Within the entries below, find every line that has the string "života", then copy it.

━━━ Material provided ━━━

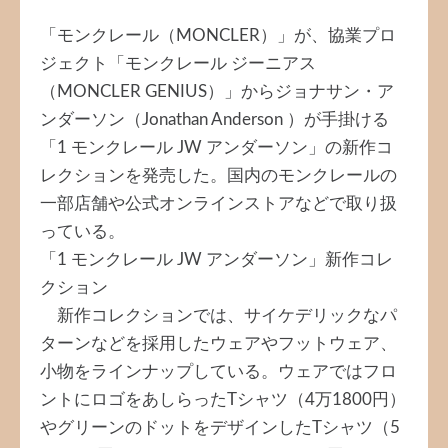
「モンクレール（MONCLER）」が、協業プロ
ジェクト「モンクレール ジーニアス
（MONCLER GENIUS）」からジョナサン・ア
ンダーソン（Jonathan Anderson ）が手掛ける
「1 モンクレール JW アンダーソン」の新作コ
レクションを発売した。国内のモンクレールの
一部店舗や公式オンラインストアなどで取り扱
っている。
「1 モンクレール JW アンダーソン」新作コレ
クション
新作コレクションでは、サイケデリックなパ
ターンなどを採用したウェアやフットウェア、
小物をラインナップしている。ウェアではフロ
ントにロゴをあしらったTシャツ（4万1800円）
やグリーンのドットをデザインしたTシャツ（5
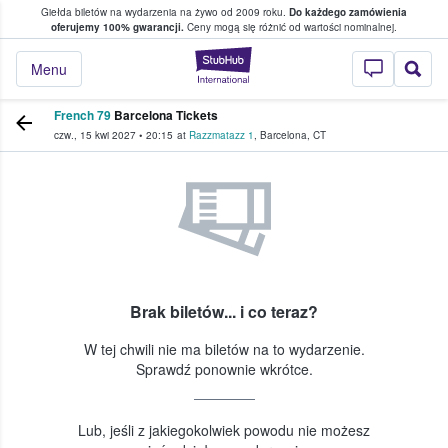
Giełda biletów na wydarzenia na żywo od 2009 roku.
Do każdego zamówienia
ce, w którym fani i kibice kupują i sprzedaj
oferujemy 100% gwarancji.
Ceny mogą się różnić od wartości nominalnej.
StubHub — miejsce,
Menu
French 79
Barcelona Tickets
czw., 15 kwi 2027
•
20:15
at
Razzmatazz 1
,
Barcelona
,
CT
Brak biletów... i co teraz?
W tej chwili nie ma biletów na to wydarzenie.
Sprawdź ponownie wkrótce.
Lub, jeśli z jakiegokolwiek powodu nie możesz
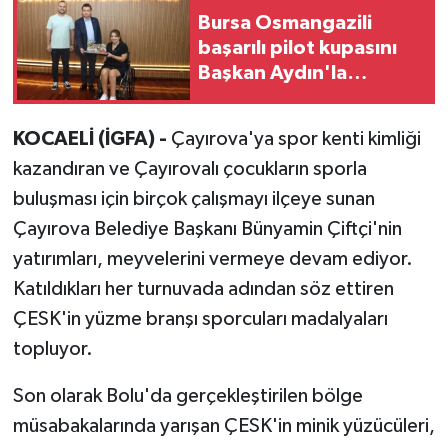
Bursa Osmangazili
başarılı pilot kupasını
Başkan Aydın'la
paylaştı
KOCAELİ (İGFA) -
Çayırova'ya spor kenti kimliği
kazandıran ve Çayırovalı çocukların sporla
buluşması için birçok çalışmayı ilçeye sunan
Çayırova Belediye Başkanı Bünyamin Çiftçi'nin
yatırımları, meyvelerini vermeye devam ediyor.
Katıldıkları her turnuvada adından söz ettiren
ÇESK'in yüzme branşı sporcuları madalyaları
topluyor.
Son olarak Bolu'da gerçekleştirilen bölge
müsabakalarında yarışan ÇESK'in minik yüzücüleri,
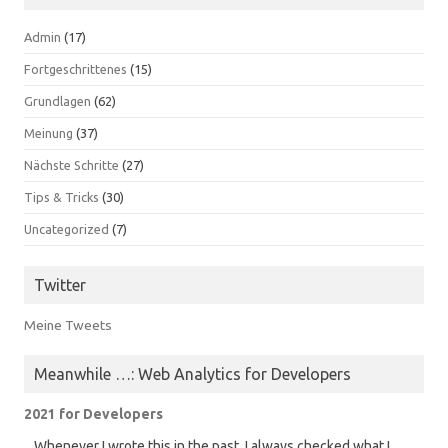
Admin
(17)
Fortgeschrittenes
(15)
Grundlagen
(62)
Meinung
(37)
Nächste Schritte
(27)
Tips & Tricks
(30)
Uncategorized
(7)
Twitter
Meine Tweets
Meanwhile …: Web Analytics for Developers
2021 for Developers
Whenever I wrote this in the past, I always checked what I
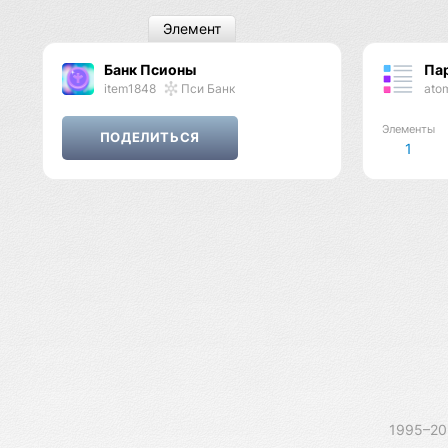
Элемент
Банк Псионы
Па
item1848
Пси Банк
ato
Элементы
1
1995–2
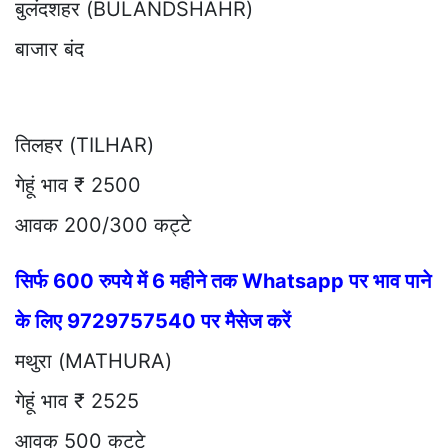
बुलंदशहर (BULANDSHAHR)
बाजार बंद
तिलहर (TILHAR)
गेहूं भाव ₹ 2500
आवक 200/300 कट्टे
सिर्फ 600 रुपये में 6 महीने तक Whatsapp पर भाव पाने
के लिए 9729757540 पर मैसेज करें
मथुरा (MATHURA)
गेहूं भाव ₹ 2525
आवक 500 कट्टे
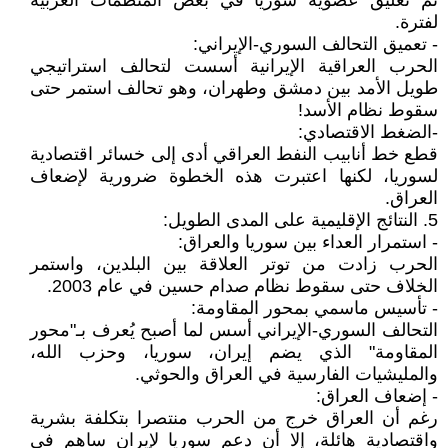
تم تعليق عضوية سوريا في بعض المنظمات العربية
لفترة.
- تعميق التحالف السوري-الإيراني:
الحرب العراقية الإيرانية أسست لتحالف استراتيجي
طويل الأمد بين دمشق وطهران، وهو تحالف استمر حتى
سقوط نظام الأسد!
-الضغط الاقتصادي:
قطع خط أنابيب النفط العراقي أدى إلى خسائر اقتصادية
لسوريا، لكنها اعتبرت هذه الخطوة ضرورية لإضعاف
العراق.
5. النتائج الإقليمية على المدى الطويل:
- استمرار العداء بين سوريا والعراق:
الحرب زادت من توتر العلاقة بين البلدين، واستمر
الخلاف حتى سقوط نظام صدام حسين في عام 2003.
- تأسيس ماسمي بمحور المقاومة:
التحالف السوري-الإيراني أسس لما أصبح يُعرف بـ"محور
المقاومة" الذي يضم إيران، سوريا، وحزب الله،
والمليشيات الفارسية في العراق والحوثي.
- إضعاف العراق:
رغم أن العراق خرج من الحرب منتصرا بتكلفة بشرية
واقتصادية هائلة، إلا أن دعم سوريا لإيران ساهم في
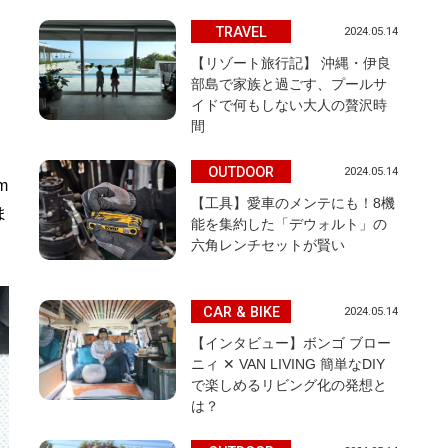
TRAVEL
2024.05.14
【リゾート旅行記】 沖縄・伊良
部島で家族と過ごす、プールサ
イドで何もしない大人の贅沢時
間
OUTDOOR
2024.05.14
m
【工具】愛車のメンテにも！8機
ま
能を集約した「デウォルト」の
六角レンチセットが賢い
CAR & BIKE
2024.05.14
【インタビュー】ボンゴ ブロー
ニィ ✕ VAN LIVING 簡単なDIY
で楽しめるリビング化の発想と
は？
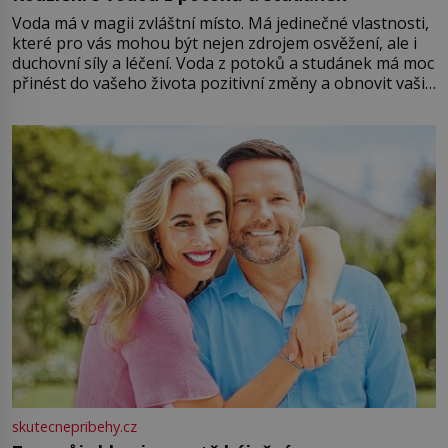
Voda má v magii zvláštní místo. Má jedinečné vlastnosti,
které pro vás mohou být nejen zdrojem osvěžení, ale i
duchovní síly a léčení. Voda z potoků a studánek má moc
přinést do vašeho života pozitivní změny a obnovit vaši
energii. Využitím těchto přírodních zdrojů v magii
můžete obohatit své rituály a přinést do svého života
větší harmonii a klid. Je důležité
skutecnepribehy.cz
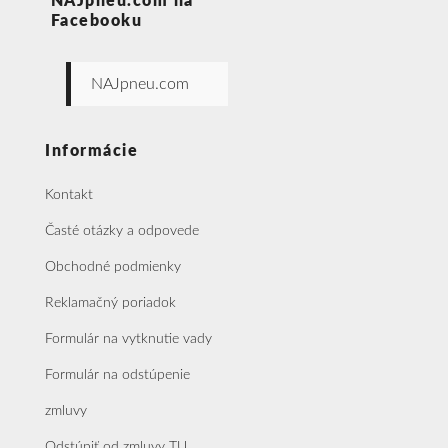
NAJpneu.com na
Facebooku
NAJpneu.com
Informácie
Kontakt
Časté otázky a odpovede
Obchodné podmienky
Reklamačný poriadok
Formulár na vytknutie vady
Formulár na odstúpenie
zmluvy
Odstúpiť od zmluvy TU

━━━
━━━ Material provided ━━━

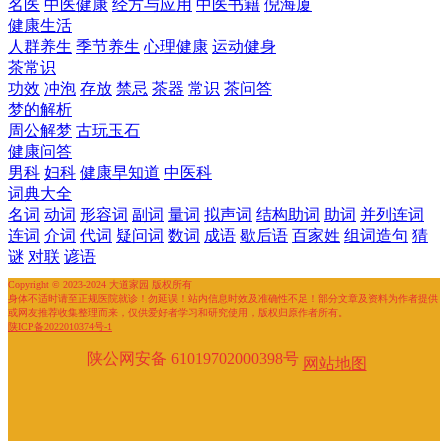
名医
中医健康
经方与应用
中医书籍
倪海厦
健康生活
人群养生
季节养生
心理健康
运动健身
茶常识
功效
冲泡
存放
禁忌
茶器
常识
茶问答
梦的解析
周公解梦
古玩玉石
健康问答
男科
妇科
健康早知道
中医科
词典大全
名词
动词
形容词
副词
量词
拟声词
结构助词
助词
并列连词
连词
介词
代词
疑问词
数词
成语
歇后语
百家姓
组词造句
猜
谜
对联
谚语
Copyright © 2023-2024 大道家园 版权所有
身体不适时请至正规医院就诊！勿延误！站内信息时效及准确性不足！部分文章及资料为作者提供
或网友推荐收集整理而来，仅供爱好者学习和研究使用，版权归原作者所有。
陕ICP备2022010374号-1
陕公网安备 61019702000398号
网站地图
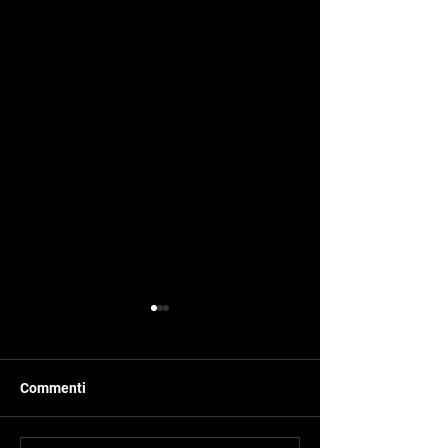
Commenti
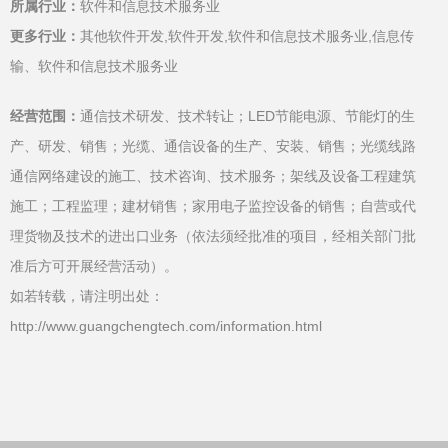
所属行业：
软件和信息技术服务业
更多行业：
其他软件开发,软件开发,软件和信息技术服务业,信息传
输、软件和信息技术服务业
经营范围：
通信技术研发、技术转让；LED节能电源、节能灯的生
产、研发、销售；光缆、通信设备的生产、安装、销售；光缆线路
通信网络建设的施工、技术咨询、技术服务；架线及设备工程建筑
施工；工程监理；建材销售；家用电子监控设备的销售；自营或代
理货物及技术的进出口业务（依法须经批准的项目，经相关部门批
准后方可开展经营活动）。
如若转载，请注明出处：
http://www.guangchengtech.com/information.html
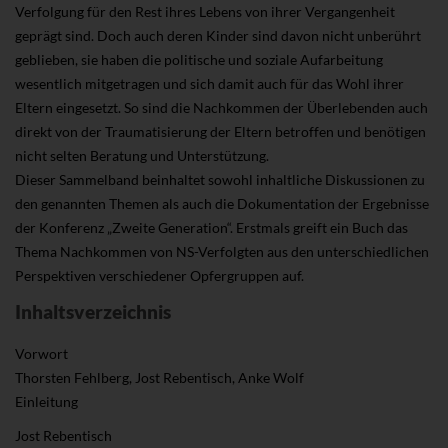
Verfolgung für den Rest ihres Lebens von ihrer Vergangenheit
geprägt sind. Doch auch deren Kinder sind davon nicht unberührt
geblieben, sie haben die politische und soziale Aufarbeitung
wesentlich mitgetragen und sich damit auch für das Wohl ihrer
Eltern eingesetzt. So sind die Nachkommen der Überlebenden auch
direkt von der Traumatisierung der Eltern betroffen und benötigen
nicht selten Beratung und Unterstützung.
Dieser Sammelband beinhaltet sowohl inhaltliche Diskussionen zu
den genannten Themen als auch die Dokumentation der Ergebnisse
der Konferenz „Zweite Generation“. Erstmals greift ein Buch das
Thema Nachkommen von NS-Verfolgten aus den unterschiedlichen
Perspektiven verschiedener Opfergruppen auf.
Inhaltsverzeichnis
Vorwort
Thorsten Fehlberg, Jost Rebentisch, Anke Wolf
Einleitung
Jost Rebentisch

━━━

:: Solution for this problem ::
přinést do vašeho života pozitivní změny a obnovit vaši
můžete obohatit své rituály a přinést do svého života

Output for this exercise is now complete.